Simone Weil, “Riflessioni sulla guerra”, Incontri lbertari
Traduzione di Maurizio Zani
GNAP! 2 – l’ira di Troll
Lo schiacciapatate è brutto, ma almeno non ti attribuisce secondi fini. Esiste anche un livello più basso, in cui a minare la dimensione del dialogo è il presupposto che chiunque parli lo faccia non per sostenere ciò che dice – per riferirsi a qualcosa, per giustificare le proprie scelte, per affermare dei valori – ma per colpire qualcuno e/o allearsi a qualcun altro, per invidia o per interesse.
Il meccanismo è quello del trolling: a una critica nel merito, di qualsiasi tipo e in qualsiasi campo, si risponde con domande e affermazioni che implicano la certezza di moventi altri e che saltano a piè pari il merito della critica – «Perché ti rode?» o «Adesso che hai fatto il tuo lavoro, il tuo padrone è contento?» o «Brutta l’invidia!» – come se le opinioni fossero tutte uguali e servissero solo a segnalare una qualche posizione in qualche schieramento o consorteria; insomma, per il troll, se dici «Rubare è sbagliato» lo stai dicendo perché ancora non hanno beccato i tuoi amici, o per chiamarti fuori prima della catastrofe, o semplicemente perché questa volta hanno beccato un altro, magari di un altro schieramento, e non te, o perché vorresti rubare anche tu ma non te lo puoi permettere.
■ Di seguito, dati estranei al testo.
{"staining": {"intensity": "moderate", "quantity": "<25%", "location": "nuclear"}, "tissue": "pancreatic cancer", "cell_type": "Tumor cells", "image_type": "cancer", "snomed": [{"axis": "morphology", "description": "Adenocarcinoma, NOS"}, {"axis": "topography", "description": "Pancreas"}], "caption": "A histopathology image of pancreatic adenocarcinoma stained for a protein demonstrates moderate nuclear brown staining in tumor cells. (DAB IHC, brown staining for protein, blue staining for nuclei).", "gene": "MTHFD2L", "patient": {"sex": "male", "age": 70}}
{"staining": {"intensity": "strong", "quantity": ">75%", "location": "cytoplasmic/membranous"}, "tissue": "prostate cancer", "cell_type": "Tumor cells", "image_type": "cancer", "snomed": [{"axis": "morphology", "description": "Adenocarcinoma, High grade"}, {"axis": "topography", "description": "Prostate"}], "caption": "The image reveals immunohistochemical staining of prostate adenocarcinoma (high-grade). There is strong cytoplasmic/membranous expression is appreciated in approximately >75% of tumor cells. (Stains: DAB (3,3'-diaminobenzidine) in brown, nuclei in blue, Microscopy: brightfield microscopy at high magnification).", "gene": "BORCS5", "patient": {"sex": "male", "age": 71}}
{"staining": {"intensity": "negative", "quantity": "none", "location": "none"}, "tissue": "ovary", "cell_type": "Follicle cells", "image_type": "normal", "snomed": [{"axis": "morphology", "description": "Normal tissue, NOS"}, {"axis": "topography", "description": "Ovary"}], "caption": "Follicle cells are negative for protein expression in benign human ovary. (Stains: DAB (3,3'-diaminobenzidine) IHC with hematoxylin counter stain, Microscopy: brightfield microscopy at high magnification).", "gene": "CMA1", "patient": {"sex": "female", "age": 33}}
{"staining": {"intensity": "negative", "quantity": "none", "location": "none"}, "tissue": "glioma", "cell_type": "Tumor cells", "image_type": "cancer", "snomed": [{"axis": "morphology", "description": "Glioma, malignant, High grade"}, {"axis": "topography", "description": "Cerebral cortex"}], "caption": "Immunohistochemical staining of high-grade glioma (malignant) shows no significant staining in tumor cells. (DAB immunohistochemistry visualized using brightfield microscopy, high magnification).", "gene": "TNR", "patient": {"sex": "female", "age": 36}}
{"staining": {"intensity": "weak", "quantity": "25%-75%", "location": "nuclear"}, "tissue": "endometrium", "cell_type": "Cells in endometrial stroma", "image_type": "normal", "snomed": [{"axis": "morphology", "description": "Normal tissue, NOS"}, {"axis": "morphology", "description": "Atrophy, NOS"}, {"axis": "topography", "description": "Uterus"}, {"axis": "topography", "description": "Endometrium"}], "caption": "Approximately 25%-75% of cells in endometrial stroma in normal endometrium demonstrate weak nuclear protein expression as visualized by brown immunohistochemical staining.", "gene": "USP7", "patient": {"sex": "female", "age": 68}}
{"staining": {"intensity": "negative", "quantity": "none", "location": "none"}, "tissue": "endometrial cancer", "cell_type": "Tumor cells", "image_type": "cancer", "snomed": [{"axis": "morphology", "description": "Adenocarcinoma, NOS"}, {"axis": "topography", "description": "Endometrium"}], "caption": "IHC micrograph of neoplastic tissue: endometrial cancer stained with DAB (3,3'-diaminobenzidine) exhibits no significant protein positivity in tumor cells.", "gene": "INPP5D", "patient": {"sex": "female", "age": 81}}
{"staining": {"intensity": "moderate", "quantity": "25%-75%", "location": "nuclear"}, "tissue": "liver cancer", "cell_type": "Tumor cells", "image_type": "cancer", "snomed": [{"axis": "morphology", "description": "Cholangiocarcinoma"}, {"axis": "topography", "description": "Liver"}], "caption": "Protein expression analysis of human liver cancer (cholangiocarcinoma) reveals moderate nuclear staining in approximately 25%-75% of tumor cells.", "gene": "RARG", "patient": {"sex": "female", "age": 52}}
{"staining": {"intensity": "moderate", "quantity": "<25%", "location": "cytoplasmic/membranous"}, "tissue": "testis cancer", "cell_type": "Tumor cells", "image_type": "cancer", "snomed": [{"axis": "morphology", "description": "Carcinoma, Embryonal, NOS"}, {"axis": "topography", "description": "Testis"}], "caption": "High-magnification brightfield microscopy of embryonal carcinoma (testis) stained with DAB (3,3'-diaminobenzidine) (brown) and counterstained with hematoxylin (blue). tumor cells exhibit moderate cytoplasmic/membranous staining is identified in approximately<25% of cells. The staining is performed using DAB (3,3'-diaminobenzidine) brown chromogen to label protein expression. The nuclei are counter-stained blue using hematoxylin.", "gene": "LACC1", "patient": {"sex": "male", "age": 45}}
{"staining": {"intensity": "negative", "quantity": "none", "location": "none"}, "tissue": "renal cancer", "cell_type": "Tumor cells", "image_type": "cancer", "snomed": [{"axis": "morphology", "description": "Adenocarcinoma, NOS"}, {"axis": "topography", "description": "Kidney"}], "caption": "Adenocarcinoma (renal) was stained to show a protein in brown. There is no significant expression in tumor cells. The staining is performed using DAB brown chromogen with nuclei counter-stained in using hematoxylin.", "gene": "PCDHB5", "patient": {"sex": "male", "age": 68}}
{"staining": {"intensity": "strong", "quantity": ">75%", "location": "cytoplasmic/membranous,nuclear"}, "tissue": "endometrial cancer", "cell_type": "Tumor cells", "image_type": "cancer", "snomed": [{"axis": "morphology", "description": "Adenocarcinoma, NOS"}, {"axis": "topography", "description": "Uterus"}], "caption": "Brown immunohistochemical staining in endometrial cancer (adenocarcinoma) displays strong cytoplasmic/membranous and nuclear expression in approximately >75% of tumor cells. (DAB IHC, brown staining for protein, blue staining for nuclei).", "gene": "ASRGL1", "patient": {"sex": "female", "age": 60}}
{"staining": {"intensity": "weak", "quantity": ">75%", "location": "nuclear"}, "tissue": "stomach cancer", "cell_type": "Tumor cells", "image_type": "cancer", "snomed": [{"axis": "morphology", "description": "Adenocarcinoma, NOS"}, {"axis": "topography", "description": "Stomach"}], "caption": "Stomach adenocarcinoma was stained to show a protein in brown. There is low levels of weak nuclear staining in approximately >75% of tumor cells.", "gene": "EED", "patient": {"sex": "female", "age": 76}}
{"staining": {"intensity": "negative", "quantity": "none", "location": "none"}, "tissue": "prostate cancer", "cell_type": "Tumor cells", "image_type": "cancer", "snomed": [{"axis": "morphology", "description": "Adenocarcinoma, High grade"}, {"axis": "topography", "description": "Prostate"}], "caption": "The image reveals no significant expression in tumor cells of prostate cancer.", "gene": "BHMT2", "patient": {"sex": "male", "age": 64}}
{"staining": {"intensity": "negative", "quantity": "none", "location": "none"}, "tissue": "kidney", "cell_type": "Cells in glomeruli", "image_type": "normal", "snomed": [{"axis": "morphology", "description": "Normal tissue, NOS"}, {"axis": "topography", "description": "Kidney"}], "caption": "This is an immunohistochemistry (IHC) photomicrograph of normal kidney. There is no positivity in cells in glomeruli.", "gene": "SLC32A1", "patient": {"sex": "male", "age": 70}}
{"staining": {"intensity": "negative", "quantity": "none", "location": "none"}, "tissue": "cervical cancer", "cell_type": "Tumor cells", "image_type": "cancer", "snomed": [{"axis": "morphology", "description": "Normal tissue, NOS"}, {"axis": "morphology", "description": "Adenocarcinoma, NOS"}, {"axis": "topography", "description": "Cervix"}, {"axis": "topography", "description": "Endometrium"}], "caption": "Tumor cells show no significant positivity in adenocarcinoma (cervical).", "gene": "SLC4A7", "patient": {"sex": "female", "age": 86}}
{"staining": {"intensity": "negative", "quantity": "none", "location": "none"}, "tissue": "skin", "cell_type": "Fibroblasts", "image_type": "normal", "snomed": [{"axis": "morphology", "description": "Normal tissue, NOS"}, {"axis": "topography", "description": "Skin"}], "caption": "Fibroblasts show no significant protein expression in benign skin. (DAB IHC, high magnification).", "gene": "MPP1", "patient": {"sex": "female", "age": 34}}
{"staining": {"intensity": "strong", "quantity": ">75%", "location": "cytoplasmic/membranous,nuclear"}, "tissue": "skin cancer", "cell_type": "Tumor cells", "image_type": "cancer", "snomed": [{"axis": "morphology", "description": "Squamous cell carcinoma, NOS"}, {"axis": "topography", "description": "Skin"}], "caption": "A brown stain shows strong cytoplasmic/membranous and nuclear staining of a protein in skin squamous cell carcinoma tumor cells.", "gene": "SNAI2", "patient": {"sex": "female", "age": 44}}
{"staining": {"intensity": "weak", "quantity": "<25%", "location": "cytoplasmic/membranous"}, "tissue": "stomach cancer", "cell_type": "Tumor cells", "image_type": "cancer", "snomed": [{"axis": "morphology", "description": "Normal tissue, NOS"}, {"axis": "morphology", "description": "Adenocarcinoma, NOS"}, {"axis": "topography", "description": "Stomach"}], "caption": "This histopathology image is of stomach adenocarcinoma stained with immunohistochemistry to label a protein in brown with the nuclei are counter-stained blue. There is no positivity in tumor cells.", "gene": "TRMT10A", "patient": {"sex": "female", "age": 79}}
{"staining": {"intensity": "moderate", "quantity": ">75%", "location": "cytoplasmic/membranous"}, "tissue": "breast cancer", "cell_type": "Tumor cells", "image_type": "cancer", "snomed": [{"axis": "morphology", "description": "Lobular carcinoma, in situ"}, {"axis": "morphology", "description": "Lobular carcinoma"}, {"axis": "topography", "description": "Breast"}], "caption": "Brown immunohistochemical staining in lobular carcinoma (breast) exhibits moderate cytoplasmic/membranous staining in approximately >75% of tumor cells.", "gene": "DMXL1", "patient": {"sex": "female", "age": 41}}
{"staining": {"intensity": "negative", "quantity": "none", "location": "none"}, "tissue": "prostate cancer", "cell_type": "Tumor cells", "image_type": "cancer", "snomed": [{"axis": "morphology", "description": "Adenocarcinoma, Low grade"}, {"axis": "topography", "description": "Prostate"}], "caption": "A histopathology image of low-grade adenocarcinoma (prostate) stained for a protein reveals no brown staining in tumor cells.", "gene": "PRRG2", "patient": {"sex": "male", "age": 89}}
Mai e poi mai perché credi che rubare sia sbagliato (e poi, direbbe un troll particolarmente patatista, che significa “sbagliato”?); come nello schiacciapatate, anche nel trolling il reale è distrutto: rimangono solo le intenzioni oscure, i moventi nascosti, le strategie, i livori, le alleanze, gli interessi.
Complottismo vs complottismo
Prendiamo, per esempio, un “Precario anticasta” come quello che sta imperversando su FB e del quale parla Repubblica.
Può avere una funzione strategica: convincerci che siamo tutti zozzi, perché il precario finché gli ha fatto comodo ci è stato, e mo che l’hanno licenziato fa “il moralista” (però m’arcmand: non chiediamoci come stiamo psicologicamente sopravvivendo in questa condizione di compromesso alienante che è in gran parte reale per molti di noi).
Può avere una funzione tattica: il gusto del sordido, il complotto che nasconde la stessa cosa che vedi alla luce del sole (il valore aggiunto è appunto il complotto, non la cosa), la scarica adrenalinica dell’indignazione, il gioco delle parti, l’ennesimo match settimanale nel quale perderemo altre energie contrapponendo sovrastruttura a sovrastruttura.